February 28, 2018 1:34 pm

When they are ‘adjusting’ the past records to the present degree to show ‘Global Warming’ there are serious questions as to whether they need to actually record the present. Why not just make it all up?

February 28, 2018 2:47 pm

The Climate System is not random. It is Chaotic, which in my book may be described as a Complex of Randomness, whatever that means. To me it means that it contains many variables, often dependent upon each other, with a proportion subject to random values.
Lancaster Unversity in chasing prediction is chasing a wild goose I fear.

michael hart
February 28, 2018 2:59 pm

I’m confused by what the researchers appear to be doing or claiming. As the scale gets smaller, extreme events will be determined more and more by local topography. I don’t see how they can write a general program to deal with that unless they have a very detailed local map and details of how wind, rain etc behaves locally under various weather conditions. Even today I experienced areas a few yards apart which were building up snow drifts, and others which were scoured bare by the wind.

February 28, 2018 3:54 pm

This seems like a real advance. It would be good to get a statisticians comment.
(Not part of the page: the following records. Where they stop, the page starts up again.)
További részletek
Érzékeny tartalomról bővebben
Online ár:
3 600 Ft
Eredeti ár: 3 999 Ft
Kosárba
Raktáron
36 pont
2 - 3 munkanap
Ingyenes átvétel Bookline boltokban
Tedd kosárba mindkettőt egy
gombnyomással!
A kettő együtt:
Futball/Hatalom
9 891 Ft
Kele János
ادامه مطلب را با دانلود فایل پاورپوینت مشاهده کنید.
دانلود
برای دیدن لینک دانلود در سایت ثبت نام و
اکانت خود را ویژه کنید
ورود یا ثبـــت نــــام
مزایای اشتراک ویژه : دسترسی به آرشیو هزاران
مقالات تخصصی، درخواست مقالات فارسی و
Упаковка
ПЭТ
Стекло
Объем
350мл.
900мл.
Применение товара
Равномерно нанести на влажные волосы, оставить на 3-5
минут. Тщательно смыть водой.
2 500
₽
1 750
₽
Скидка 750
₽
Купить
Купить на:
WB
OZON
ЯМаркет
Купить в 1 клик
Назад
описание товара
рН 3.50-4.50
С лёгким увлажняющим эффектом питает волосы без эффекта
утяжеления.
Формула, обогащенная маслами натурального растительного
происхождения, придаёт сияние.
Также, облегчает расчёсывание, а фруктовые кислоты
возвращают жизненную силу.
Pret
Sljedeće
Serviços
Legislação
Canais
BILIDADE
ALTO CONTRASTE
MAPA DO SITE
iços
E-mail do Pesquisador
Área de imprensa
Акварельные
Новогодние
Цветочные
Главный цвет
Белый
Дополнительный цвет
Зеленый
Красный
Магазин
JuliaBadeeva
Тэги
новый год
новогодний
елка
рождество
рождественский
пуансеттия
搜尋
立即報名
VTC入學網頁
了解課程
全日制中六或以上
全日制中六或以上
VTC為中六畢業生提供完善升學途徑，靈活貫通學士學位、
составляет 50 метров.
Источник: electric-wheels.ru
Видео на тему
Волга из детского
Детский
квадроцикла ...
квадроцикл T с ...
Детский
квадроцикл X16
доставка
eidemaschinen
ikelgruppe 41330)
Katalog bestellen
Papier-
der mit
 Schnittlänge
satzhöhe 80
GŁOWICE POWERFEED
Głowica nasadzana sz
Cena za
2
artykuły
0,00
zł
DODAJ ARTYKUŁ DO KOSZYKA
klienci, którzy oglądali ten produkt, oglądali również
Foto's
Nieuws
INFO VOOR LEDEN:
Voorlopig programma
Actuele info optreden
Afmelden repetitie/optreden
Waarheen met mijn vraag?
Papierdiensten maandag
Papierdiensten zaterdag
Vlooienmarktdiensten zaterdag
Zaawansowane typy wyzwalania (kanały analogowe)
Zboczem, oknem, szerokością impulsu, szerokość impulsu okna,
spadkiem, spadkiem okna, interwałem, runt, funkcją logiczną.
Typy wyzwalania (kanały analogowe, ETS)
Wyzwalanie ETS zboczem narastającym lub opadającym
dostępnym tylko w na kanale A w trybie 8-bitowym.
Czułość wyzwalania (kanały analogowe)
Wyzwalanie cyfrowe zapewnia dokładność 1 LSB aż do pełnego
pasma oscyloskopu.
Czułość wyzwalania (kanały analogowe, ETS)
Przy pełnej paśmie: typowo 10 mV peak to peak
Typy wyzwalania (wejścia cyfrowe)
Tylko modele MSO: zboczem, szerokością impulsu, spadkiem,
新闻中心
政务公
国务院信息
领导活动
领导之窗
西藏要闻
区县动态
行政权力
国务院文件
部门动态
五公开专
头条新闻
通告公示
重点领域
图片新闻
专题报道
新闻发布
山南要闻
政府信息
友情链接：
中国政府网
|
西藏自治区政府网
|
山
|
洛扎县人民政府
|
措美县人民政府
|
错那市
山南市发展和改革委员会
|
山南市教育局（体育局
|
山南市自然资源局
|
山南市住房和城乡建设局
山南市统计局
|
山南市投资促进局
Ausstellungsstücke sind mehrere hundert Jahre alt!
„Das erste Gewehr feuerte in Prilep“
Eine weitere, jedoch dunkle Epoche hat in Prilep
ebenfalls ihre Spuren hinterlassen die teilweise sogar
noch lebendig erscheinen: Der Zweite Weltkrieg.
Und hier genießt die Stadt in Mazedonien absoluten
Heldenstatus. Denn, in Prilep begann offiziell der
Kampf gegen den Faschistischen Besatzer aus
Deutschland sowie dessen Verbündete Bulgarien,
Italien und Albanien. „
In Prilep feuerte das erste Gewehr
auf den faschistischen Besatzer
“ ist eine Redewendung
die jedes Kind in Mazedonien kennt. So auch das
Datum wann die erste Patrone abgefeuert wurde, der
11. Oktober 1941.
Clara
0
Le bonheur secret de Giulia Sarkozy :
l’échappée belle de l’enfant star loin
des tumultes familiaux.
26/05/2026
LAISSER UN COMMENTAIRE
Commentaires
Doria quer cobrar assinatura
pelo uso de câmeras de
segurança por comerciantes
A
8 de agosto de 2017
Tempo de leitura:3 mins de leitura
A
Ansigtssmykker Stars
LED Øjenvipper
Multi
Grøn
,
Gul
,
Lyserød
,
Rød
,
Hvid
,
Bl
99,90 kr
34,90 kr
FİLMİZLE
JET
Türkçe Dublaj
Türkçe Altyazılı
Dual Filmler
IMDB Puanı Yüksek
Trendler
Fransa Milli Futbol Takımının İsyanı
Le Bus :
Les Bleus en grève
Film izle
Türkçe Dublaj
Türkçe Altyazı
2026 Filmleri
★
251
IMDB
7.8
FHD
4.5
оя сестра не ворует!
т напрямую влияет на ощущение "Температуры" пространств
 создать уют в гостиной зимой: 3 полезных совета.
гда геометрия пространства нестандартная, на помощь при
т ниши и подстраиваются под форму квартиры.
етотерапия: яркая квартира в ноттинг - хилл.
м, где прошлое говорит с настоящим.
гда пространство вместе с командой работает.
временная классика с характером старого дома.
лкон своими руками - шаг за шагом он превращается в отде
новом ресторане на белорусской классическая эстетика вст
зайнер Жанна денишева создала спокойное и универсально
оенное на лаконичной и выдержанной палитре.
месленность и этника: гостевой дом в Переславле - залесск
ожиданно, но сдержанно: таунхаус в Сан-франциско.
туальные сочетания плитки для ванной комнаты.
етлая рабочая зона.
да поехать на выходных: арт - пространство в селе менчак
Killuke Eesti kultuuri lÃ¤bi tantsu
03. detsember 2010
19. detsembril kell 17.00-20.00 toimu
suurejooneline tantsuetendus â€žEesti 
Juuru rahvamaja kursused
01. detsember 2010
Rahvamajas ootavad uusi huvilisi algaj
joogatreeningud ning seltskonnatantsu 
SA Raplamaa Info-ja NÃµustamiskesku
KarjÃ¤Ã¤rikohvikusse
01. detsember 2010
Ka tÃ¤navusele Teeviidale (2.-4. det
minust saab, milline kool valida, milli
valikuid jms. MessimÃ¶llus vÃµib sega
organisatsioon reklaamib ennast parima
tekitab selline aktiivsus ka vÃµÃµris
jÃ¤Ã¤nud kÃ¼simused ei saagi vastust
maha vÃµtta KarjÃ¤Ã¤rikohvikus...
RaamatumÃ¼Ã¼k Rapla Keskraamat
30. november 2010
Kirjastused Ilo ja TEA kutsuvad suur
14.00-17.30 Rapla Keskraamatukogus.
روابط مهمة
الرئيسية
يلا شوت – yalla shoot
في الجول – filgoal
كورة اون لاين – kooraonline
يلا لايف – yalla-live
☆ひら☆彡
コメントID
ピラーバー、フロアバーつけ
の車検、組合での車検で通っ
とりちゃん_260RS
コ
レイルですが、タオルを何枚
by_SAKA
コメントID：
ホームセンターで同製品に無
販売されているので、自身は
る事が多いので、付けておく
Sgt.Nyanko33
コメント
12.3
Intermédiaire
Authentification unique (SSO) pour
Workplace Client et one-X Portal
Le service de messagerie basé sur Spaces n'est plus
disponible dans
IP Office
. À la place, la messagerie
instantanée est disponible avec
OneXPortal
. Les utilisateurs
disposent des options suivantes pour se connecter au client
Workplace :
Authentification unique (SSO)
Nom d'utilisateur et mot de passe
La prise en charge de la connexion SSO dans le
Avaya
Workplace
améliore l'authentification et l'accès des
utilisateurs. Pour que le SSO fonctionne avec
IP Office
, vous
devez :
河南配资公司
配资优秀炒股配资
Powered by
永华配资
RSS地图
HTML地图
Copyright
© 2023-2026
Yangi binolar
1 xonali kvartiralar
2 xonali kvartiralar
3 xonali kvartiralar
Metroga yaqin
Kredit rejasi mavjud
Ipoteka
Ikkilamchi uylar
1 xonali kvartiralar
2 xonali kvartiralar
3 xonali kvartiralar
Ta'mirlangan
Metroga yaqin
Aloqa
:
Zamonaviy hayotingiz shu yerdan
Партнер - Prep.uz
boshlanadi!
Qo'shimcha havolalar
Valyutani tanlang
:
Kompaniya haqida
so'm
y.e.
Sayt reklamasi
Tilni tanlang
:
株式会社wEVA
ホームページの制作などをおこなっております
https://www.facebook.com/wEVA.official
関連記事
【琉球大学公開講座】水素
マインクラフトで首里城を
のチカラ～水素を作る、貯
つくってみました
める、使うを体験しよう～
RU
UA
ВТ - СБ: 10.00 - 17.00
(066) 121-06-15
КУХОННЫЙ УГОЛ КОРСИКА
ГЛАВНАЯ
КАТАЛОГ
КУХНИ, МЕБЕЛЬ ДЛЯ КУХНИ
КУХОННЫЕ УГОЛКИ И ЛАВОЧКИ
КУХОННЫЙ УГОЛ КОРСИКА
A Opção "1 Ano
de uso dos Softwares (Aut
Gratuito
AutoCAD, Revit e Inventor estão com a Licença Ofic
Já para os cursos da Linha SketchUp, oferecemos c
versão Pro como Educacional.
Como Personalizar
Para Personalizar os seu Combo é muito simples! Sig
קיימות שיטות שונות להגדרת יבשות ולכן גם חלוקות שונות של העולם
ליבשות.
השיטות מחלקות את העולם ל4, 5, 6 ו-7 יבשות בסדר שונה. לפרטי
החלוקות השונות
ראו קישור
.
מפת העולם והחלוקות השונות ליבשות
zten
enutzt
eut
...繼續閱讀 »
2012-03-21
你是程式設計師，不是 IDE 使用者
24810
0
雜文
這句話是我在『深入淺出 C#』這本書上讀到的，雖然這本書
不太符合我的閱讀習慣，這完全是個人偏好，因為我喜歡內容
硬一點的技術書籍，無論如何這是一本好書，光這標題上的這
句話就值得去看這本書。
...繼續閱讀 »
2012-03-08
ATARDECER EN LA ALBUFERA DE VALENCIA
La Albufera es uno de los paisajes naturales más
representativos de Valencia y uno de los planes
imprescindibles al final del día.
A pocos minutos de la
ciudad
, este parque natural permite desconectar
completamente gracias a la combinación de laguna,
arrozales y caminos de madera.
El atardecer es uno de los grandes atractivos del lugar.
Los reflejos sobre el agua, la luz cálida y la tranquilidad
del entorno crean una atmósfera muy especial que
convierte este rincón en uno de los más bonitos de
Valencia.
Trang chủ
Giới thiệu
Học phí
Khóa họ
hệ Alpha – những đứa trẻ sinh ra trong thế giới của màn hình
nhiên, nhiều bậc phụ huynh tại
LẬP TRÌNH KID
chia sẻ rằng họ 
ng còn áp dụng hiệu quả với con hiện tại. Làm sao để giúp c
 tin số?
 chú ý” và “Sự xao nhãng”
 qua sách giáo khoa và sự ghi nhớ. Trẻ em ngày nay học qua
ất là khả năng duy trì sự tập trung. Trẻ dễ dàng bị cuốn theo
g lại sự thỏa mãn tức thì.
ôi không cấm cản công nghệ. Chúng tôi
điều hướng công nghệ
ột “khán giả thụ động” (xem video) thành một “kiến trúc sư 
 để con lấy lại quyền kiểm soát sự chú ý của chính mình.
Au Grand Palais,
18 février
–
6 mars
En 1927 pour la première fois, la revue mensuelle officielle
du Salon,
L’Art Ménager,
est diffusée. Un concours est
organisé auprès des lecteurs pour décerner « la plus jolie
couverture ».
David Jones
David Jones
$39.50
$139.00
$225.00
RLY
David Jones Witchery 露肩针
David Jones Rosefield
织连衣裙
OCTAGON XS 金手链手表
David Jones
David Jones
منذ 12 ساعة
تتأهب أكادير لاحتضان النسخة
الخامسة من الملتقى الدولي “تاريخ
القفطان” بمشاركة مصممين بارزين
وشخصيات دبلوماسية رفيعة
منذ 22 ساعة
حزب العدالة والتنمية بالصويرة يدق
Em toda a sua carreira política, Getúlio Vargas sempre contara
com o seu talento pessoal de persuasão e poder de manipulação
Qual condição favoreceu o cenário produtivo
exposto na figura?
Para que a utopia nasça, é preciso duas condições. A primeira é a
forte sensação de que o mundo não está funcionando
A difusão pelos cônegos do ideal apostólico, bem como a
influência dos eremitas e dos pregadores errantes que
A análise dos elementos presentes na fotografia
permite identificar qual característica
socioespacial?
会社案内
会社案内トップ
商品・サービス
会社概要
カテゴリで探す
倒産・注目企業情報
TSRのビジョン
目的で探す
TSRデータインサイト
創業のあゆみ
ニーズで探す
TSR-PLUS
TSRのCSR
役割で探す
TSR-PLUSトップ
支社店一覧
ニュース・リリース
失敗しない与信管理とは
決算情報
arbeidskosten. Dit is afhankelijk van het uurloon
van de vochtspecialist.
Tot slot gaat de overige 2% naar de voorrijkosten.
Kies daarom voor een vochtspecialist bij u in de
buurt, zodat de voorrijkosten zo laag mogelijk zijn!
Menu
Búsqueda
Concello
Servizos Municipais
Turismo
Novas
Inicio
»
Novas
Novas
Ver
Briggs, where are you?. In Northern Aust. we have cases of one farm getting good rain while next door farms are in drought.

Alan Tomalty
Reply to  hillrj
February 28, 2018 8:46 pm

And you think statistical techniques are going to help you predict which is which? Ha Ha Ha Ha If you were being sarcastic your clues escaped me.

John MacDonald
February 28, 2018 4:07 pm

Now here’s a long way to repeat P T Barnums famous quote about suckers: “an integrated statistical approach that eliminates this guesswork by combining these disparate spatial dependence models on a smooth continuum.”
In other words, how are models never guesswork?

February 28, 2018 4:32 pm
Alan Tomalty
February 28, 2018 7:08 pm

How in the hell is a “new and improved” statistical technique going to improve the prediction of future extreme events when the base models now are piss poor at that? They may be able to better simulate the extreme event if the prediction happens to be correct. However these extreme events often give little warning except in cases of hurricanes and snowstorms. In those cases we don’t need better localized predictions because a hurricane isn’t localized and a snowstorm is often very well prepared for these days. A statistical technique will NO way be able to predict any other extreme event with any more accuracy of the prediction in the 1st place. I suppose they really mean flash floods as they seem to affect more people in a devastating manner. Well the same comment as above. They have to do better at predicting the flash flood in the 1st place instead of concentrating on simulating actual event correctly. Well I suppose if they have enough money to waste they can do both. If we would stop spending money trying to ban CO2 then I would support projects like this.

March 2, 2018 8:11 am

Take a weather record – any record will do, as long as the data behind it are solid and the distribution not too skew (rainfall data of less than about a month is too skew) – and define the extreme events as those outside 95% of the data. Now see what the average time between each high or each low extreme event is. If there are 1000 data points, you should find about 25 high and 25 low extreme events, and the average time between high or low extremes will be about 40 data periods. BUT now calculate the standard deviation on your 40 period estimate – it will be quite large – probably close to 30. So there is a 95% chance the next extreme event will occur somewhere between the next moment and 100 data periods from now. Are you sure you can find a change in the rate??.